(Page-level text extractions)
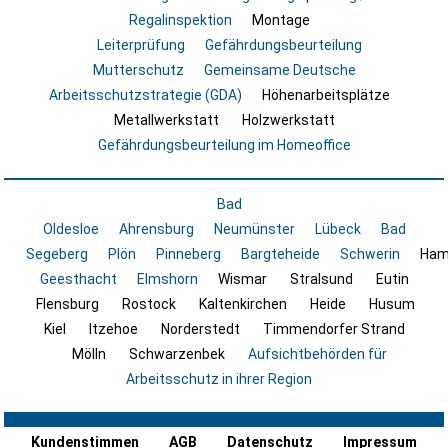
Regalinspektion
Montage
Leiterprüfung
Gefährdungsbeurteilung
Mutterschutz
Gemeinsame Deutsche
Arbeitsschutzstrategie (GDA)
Höhenarbeitsplätze
Metallwerkstatt
Holzwerkstatt
Gefährdungsbeurteilung im Homeoffice
Bad
Oldesloe
Ahrensburg
Neumünster
Lübeck
Bad
Segeberg
Plön
Pinneberg
Bargteheide
Schwerin
Ham
Geesthacht
Elmshorn
Wismar
Stralsund
Eutin
Flensburg
Rostock
Kaltenkirchen
Heide
Husum
Kiel
Itzehoe
Norderstedt
Timmendorfer Strand
Mölln
Schwarzenbek
Aufsichtbehörden für
Arbeitsschutz in ihrer Region
Kundenstimmen
AGB
Datenschutz
Impressum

_Assignment_
The response should contain only a verbatim copy of the lines from the line with "Timmendorfer Strand" to the final line of the records.

_Answer box_
Timmendorfer Strand
Mölln
Schwarzenbek
Aufsichtbehörden für
Arbeitsschutz in ihrer Region
Kundenstimmen
AGB
Datenschutz
Impressum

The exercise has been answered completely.